Анна Степановна тоже засмеялась и пошла за ним.

— Стихи пишет, — шепотом сказал доктор. — Нет, теперь, когда вспоминаешь, очень интересно, — продолжал он. — Это было здорово! Когда первый лесозавод строили — в газете вместо даты печатали: столько—то дней до пуска лесозавода. Двадцать дней. Девятнадцать дней. И наконец — один день! А первые самолеты! Как их встречали! А ты? — вдруг спохватился доктор. — Как ты? Что собираешься делать?

— Собираюсь летать.

— Куда?

— Еще не знаю. Планы большие, а пока буду возить в Красноярск пушнину.

— А планы — новая трасса?

— Да… Иван Иваныч, — сказал я, когда было съедено все, что было на столе, и мы принялись за очень вкусное самодельное вино из морошки, — помните ли вы те письма, которыми мы обменялись, когда я еще был в Ленинграде?

— Помню.

— Вы написали мне очень интересное письмо об этом штурмане, — продолжал я, — и мне, прежде всего, хочется узнать, сохранились ли его черновые тетради?

— Сохранились.

— Очень хорошо. А теперь выслушайте меня. Это довольно длинная история, но я все—таки расскажу ее вам. Как известно, не кто иной, как вы, в свое время научили меня говорить. Вот и расплачивайтесь.
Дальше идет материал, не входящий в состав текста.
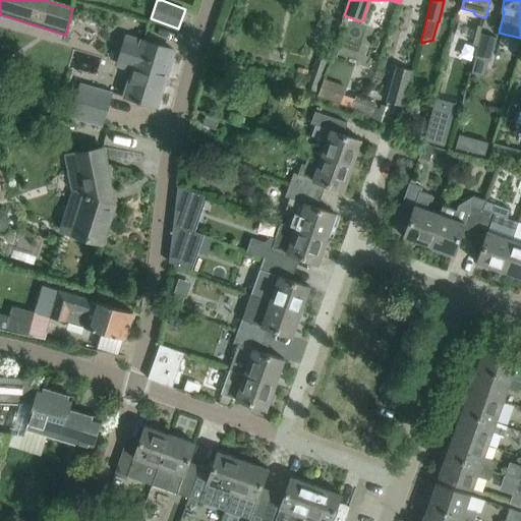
[(482,24),(473,21),(467,46),(476,49),(480,34),(482,25),(482,24)]
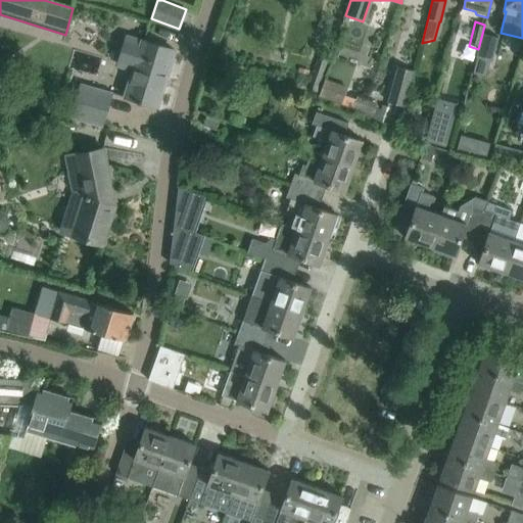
[(497,38),(482,34),(478,49),(475,56),(476,57),(472,73),(485,76),(489,60),(491,60),(497,38)]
И я рассказал ему все — начиная с чужих писем, которые когда—то читала мне вслух тетя Даша. О Кате я сказал только несколько слов — в порядке информации. Но доктор в этом месте почему—то улыбнулся и сейчас же принял равнодушный вид.

— …Это был очень усталый человек, — сказал он о штурмане. — В сущности, он умер не от гангрены, а от усталости. Он истратил слишком много сил, чтобы избежать смерти, и на жизнь уже не осталось. Такое он производил впечатление.